Having established a measured style, Reichardt moves into the second and probably most low-key chapter. This story concerns nothing more than a couple (Michelle Williams and James Le Gros) and their daughter (Sara Rodier) camping on the site of the country home they intend to build and then visiting an elderly neighbor (Rene Auberjonois) to see if he’ll sell them the pile of sandstone on his property for the construction. It’s a portrait of a functionally unhappy family who have settled into a passive aggressive routine in which Williams’ matriarch always becomes the scapegoat.

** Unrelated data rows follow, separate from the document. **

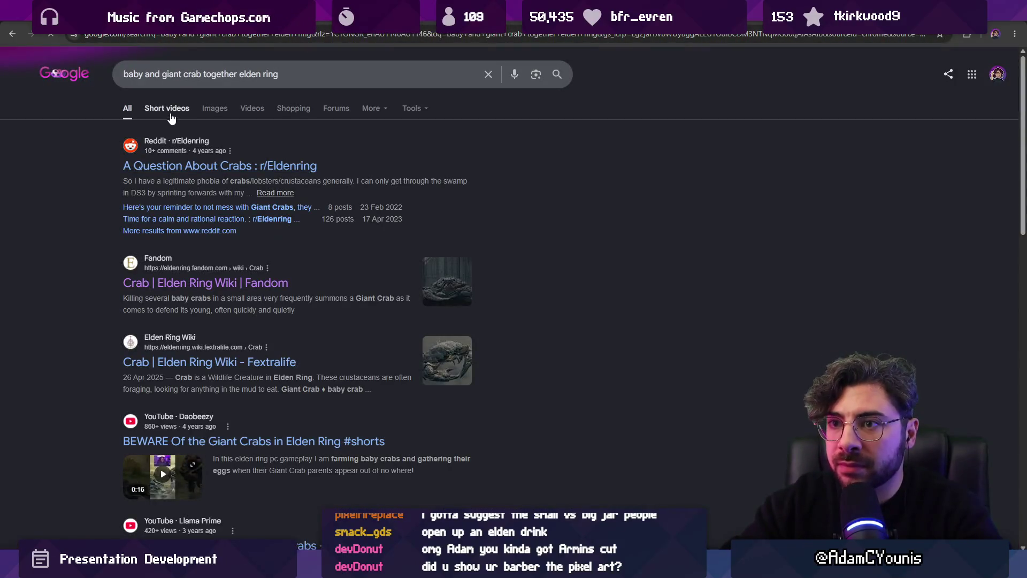
left_click(215, 109)
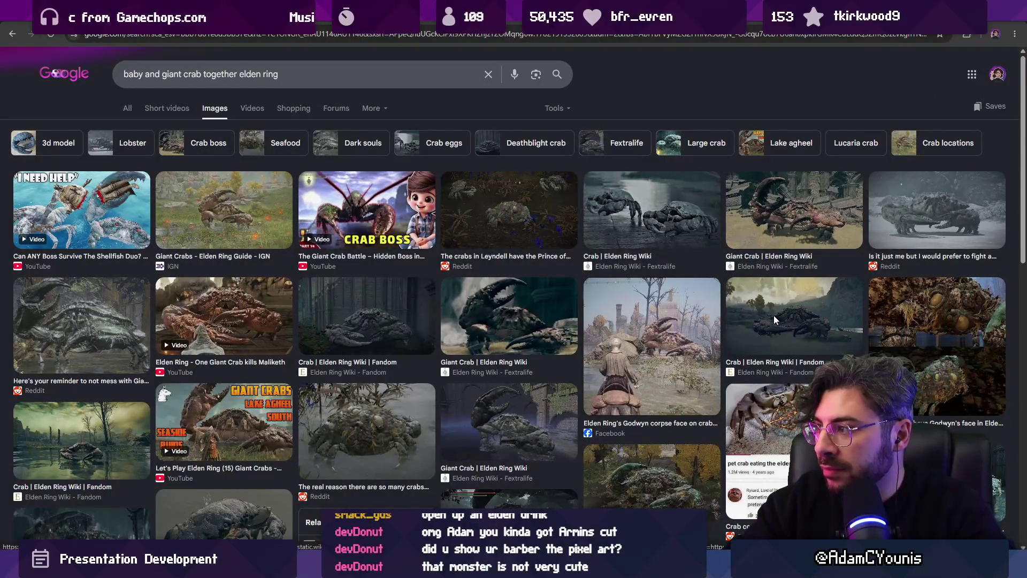
- Preview several crab results, ending on the Fandom lakeside crab image
scroll(689, 289, "down", 4)
scroll(512, 182, "down", 3)
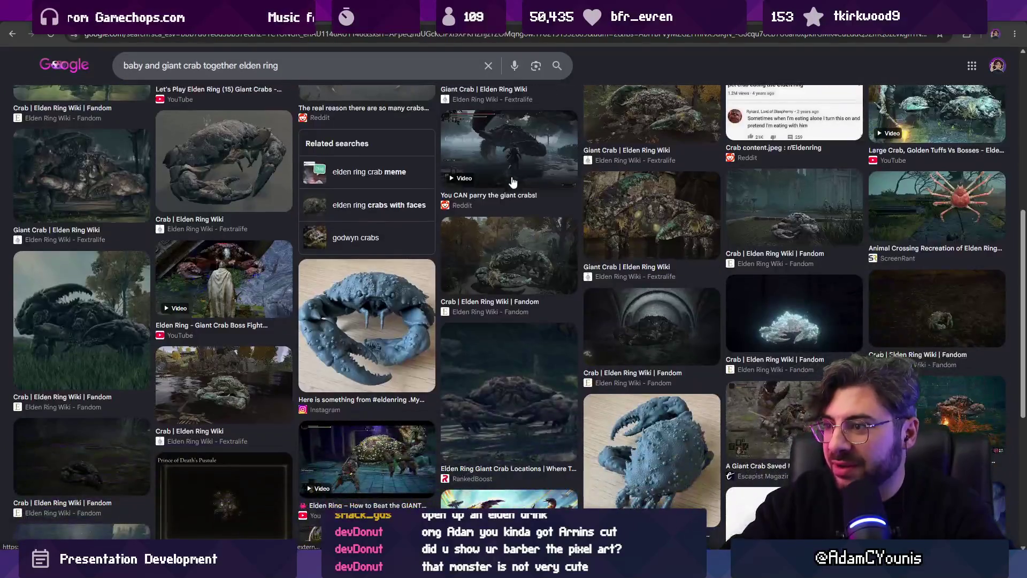
left_click(522, 170)
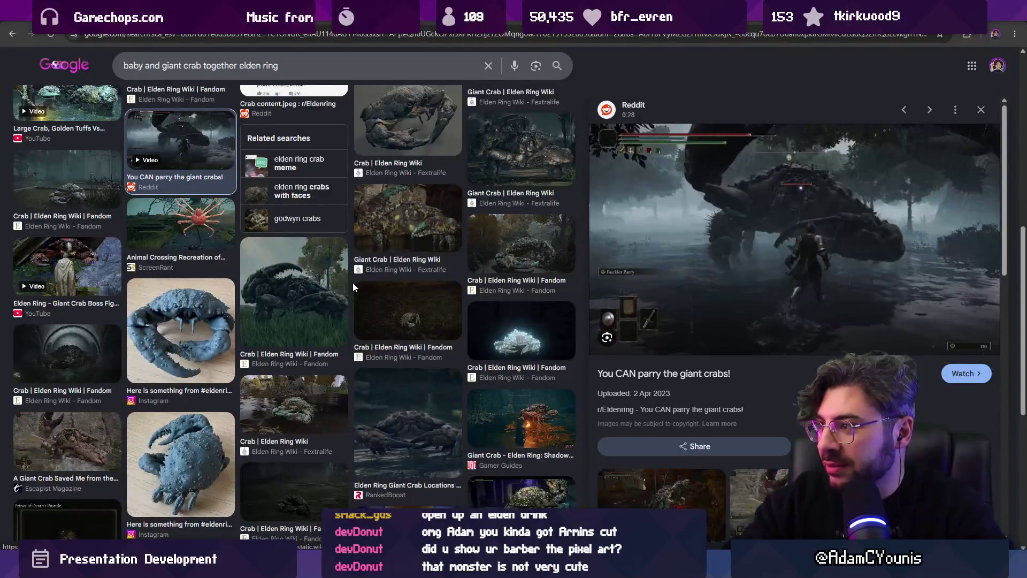
scroll(362, 288, "down", 3)
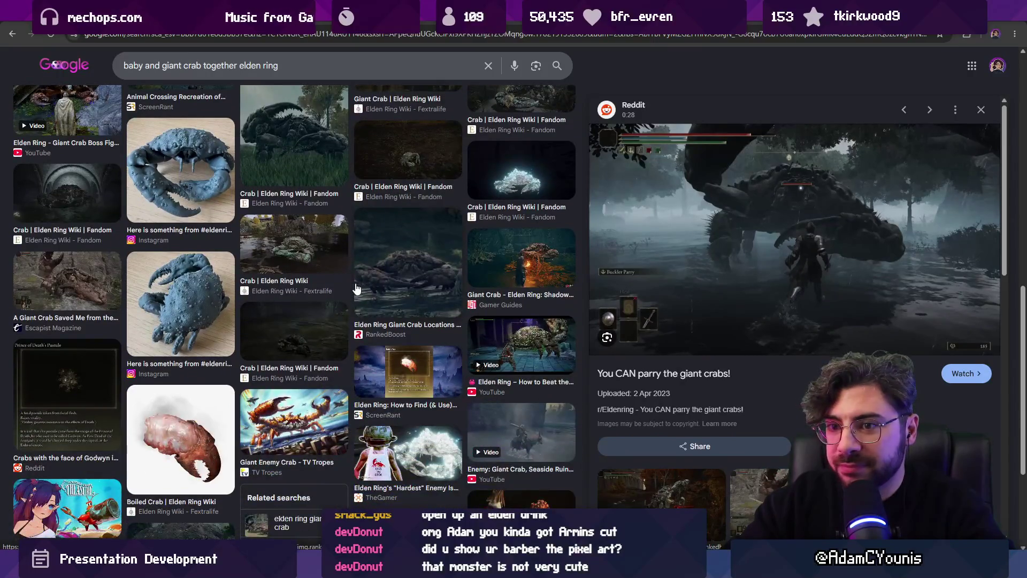
scroll(357, 289, "down", 3)
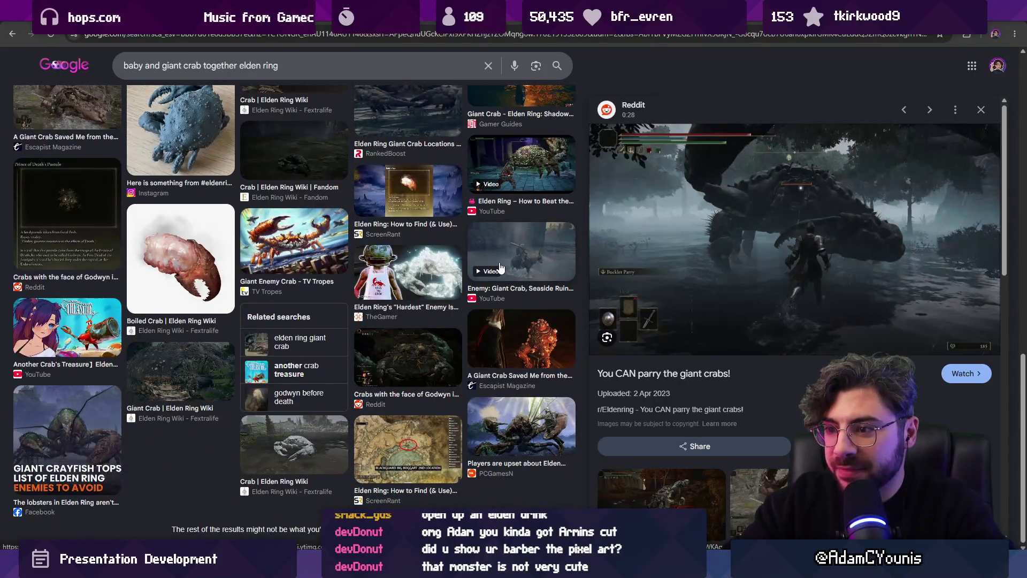
scroll(497, 271, "up", 10)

Even though Le Gros’ Ryan asks his daughter to go easy on her mom and appreciate all she does for them, he turns around in the next scene and tells the neighbor they’re asking for his sandstone because “Gina wants the house to be authentic.” Thoughtless as that may be of Ryan to say, Reichardt (adapting short stories by Maile Meloy) subtly shows us that it’s true and walks us right up to the brink of judging Gina for taking advantage of an old man. But Certain Woman is not a disingenuous film and stops short of telling us how to feel.
The third episode is a slight departure, both because it actually involves two women and also for a reason I’ll get into a bit later. Lily Gladstone (who was in the underseen Winter in the Blood and is absolutely brilliant here) plays Jamie, the lone winter caretaker of a small ranch who, looking for anything to do with her free time, wanders into an evening class taught by a lawyer (Kristen Stewart) from another town. The two develop a routine of hitting the local diner after every Tuesday and Thursday class. The relationship that grows is an unbalanced but touching one and, without disturbing the stillness of the film’s aesthetic and tone, manages to become the mostly grandly moving of the bunch.
Even with the heights that final story hits, Reichardt finds time to include essential shots of Jamie’s daily ranch life. Brushing horses and laying out hay might not be exciting on the page (for that matter, neither is Gina loading sandstone into a truck or Laura watching television with her dog) but these moments and the seriousness with which Reichardt treats them become entrancing, an indelible piece of the fabric.
That other reason I mentioned for the third story’s departure lies in the actions Jamie takes at the end, which I won’t spoil here. But Laura and Gina find themselves, in some way, turned into supporting players in the stories of others (Fuller, Gina’s family). Jamie starts out at risk of being the same to Stewart’s Elizabeth but refuses. Finally, though, each of the protagonists gets an epilogue that may not give them victories but that do give them justice. That’s nothing more than these Certain Women deserve.